**PROMPT**
Tell how many lines of the material below hold "Jupyter". The reply is that number alone.

━━━━━ RECORDED INFORMATION ━━━━━

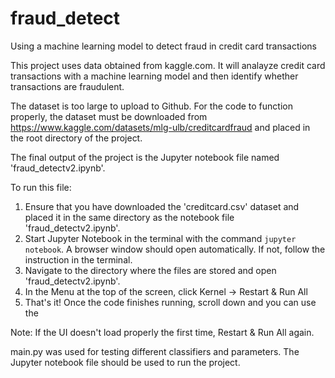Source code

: # fraud_detect
Using a machine learning model to detect fraud in credit card transactions

This project uses data obtained from kaggle.com. It will analayze credit card transactions with a machine learning model and then identify whether transactions are fraudulent.

The dataset is too large to upload to Github. For the code to function properly, the dataset must be downloaded from https://www.kaggle.com/datasets/mlg-ulb/creditcardfraud and placed in the root directory of the project.

The final output of the project is the Jupyter notebook file named 'fraud_detectv2.ipynb'. 

To run this file:
1. Ensure that you have downloaded the 'creditcard.csv' dataset and placed it in the same directory as the notebook file 'fraud_detectv2.ipynb'.
2. Start Jupyter Notebook in the terminal with the command `jupyter notebook`. A browser window should open automatically. If not, follow the instruction in the terminal.
3. Navigate to the directory where the files are stored and open 'fraud_detectv2.ipynb'.
4. In the Menu at the top of the screen, click Kernel -> Restart & Run All
5. That's it! Once the code finishes running, scroll down and you can use the

Note: If the UI doesn't load properly the first time, Restart & Run All again.

main.py was used for testing different classifiers and parameters. The Jupyter notebook file should be used to run the project.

━━━━━

**RESPONSE BELOW**
3